3.4 Onderzochte methoden

Elke keer als we een nowcast maken voor periode T-1, gaan we er van uit de doelvariabele

beschikbaar is tot en met periode 2, en dat de hulpinformatie beschikbaar is tot en met periode T-1. Zonder hulpinformatie zou de nowcast dus volledige afhankelijk van zijn patroon in het verleden, en geen informatie over de verslagperiode gebruiken. Door hulpinformatie te gebruiken wordt er een waarde voor de doelvariabele geëxtrapoleerd, op basis van de historische reeks en de actuele data die we hebben. Hieronder beschrijven we methoden die geschikt zijn om een dergelijke situatie te modelleren.

We behandelen achtereenvolgens de volgende tijdreeksmodellen: - Naïeve methoden

- ARIMA-modellen

- Structurele tijdreeksmodellen (STM)
===============
[Doelen]
a: Welke tijdreeksmodellen worden volgens de tekst over nowcastmethoden achtereenvolgens behandeld?
b: Geef voor elke bewering aan of de tekst over nowcastmethoden die ondersteunt, met ja of nee en de letterlijk geciteerde doorslaggevende woorden. (i) De hulpinformatie is beschikbaar tot en met periode T-1. (ii) Bij gebruik van hulpinformatie wordt de doelvariabele uitsluitend op basis van de historische reeks geëxtrapoleerd. (iii) Voor structurele tijdreeksmodellen wordt de afkorting STM gebruikt.

[Gegevens]
===============
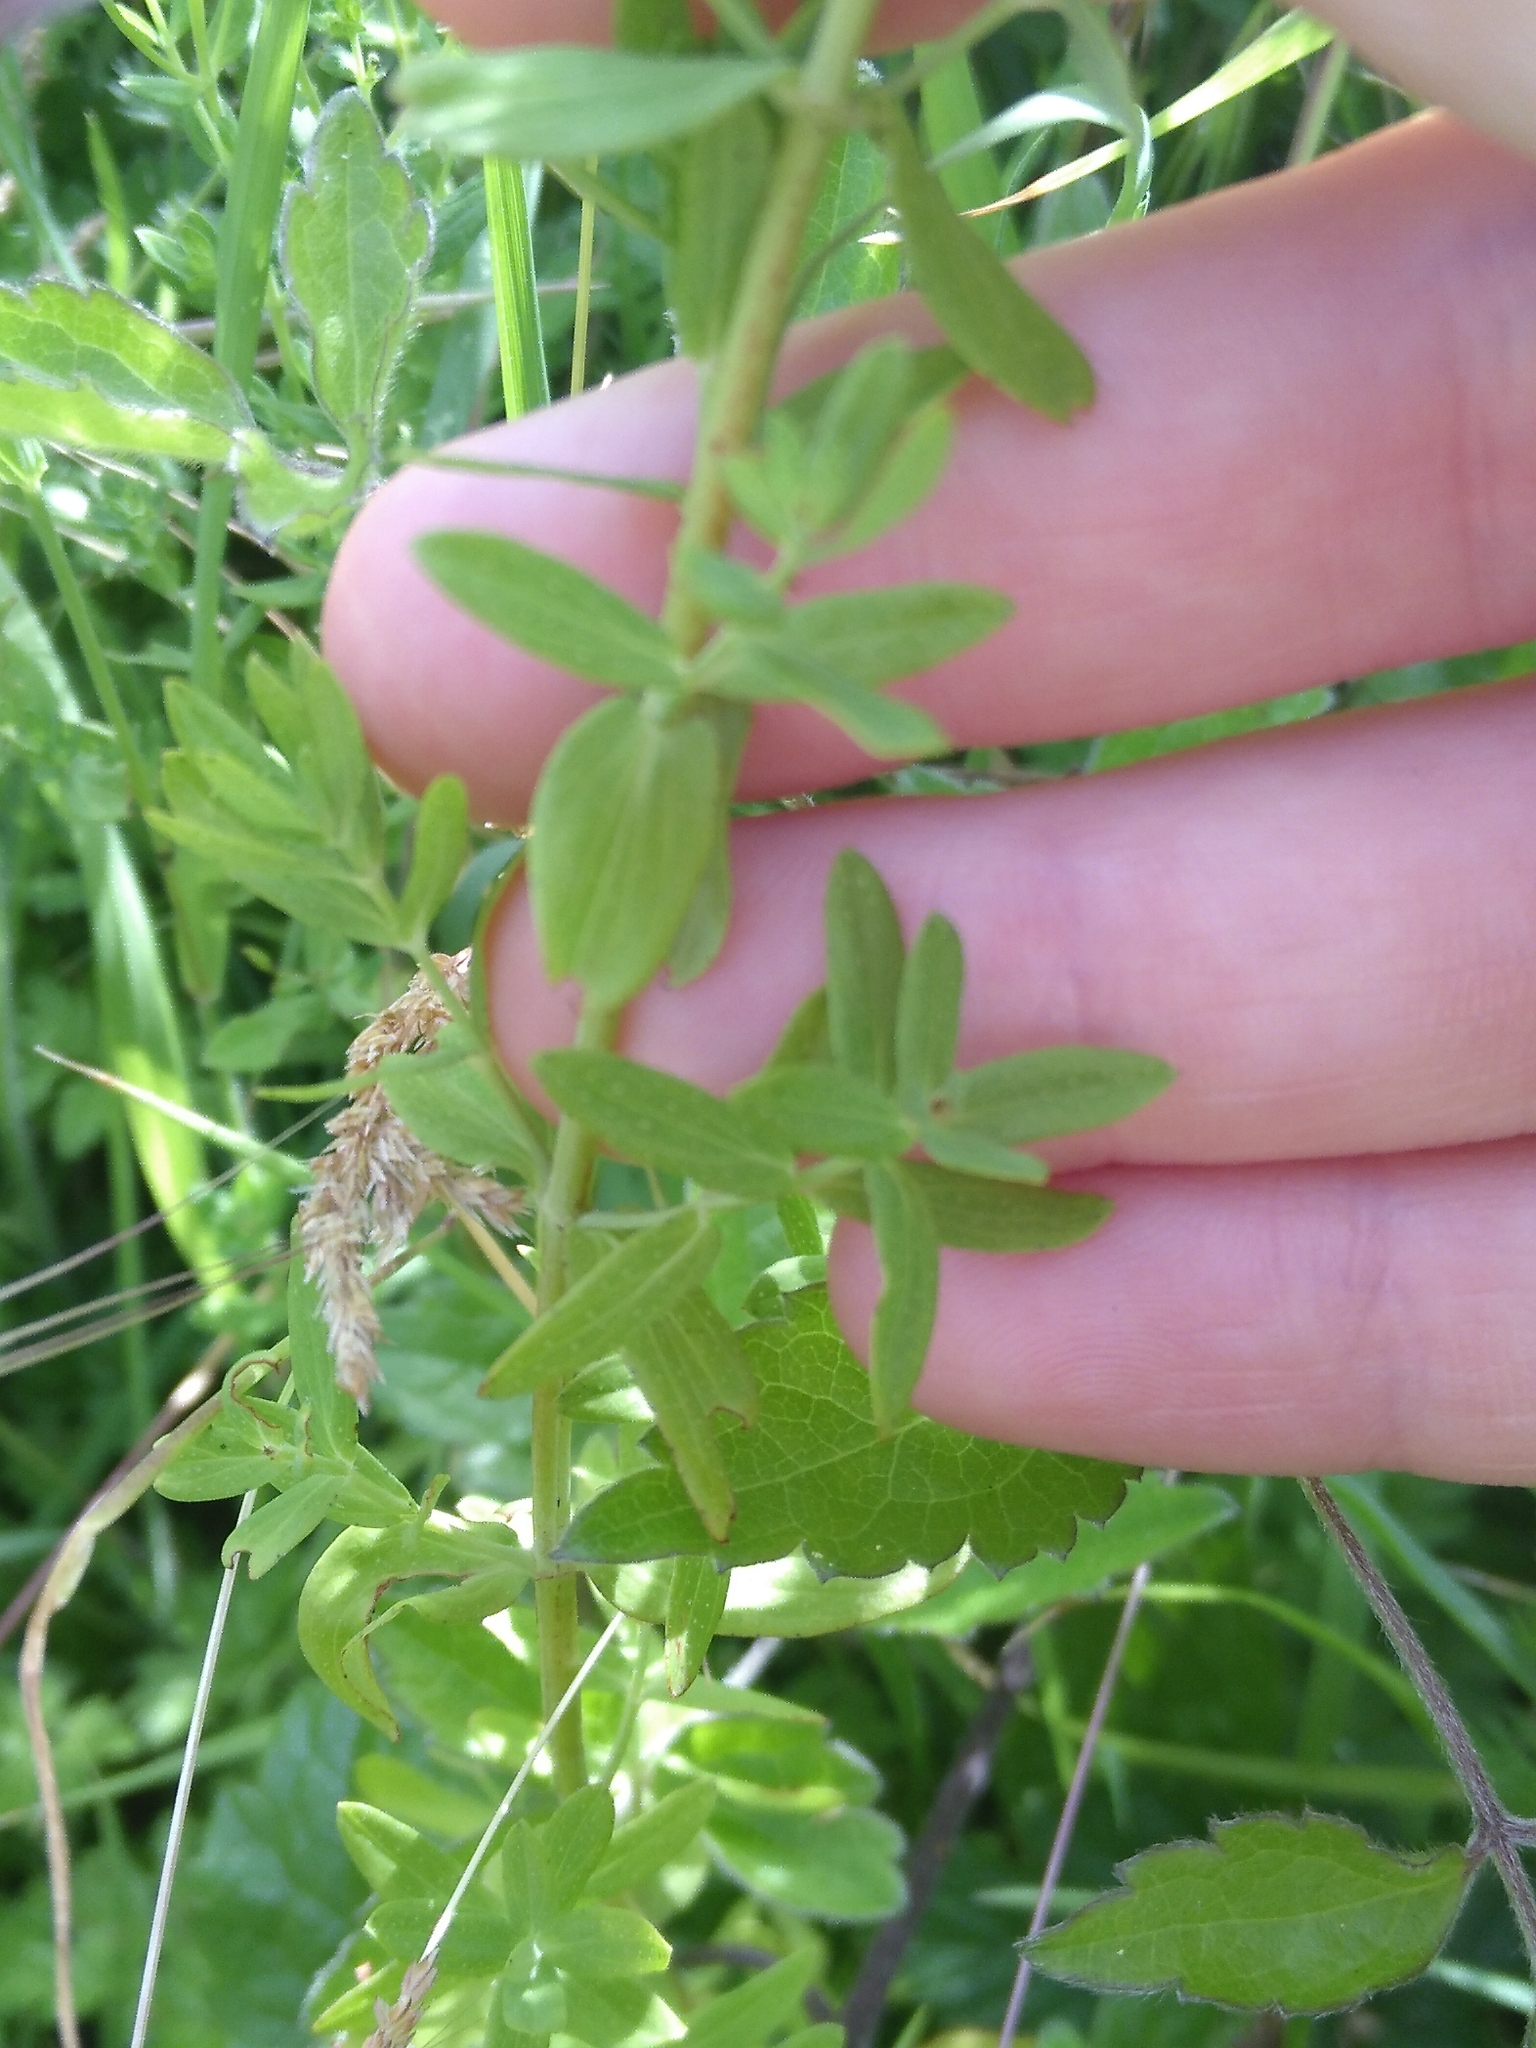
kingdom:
===============
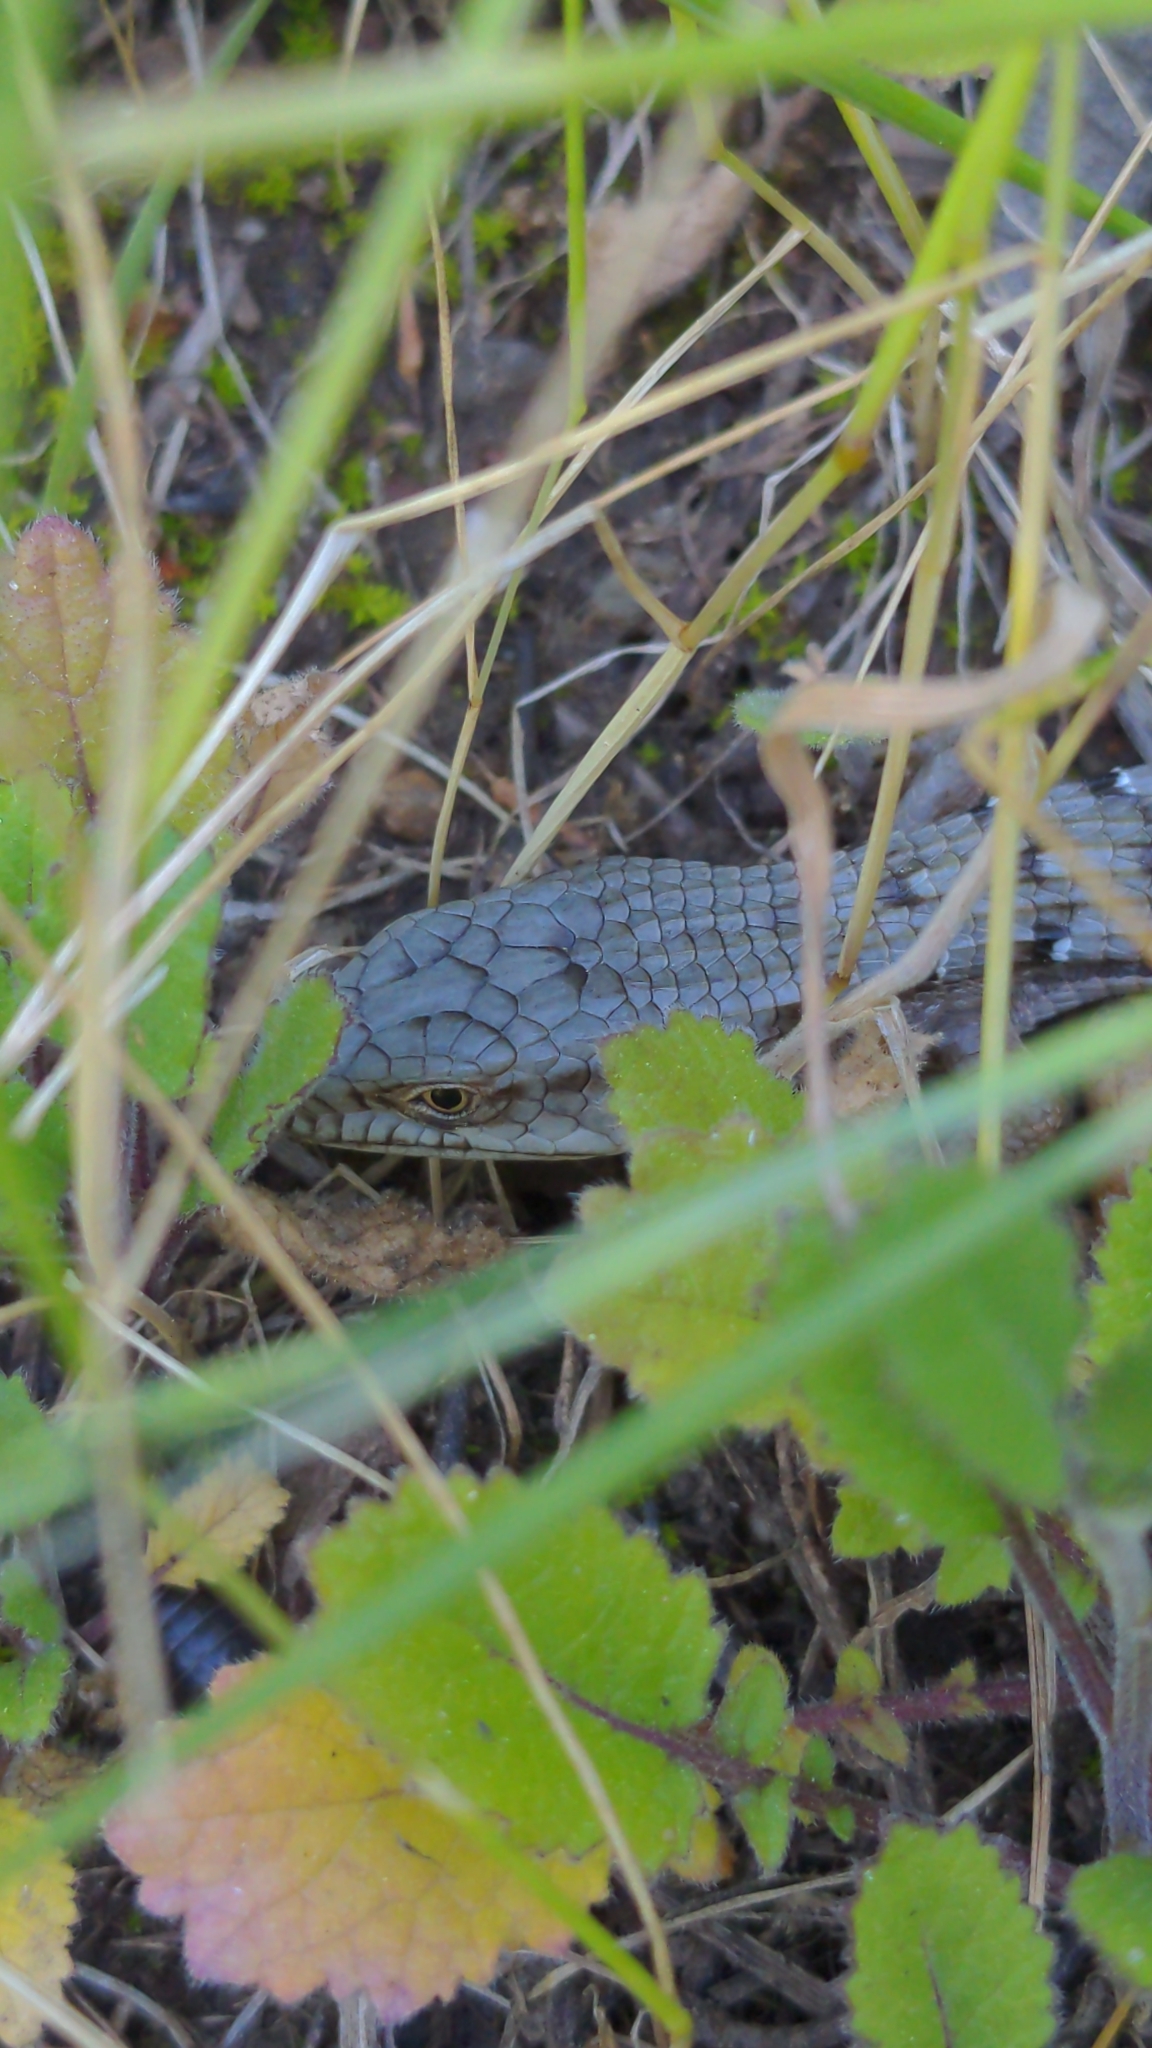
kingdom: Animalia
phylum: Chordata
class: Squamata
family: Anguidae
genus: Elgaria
===============
[Antwoorden per opdracht]
a: Naïeve methoden, ARIMA-modellen en structurele tijdreeksmodellen (STM).

b:
(i) Ja: "dat de hulpinformatie beschikbaar is tot en met periode T-1"
(ii) Nee: "op basis van de historische reeks en de actuele data die we hebben"
(iii) Ja: "Structurele tijdreeksmodellen (STM)"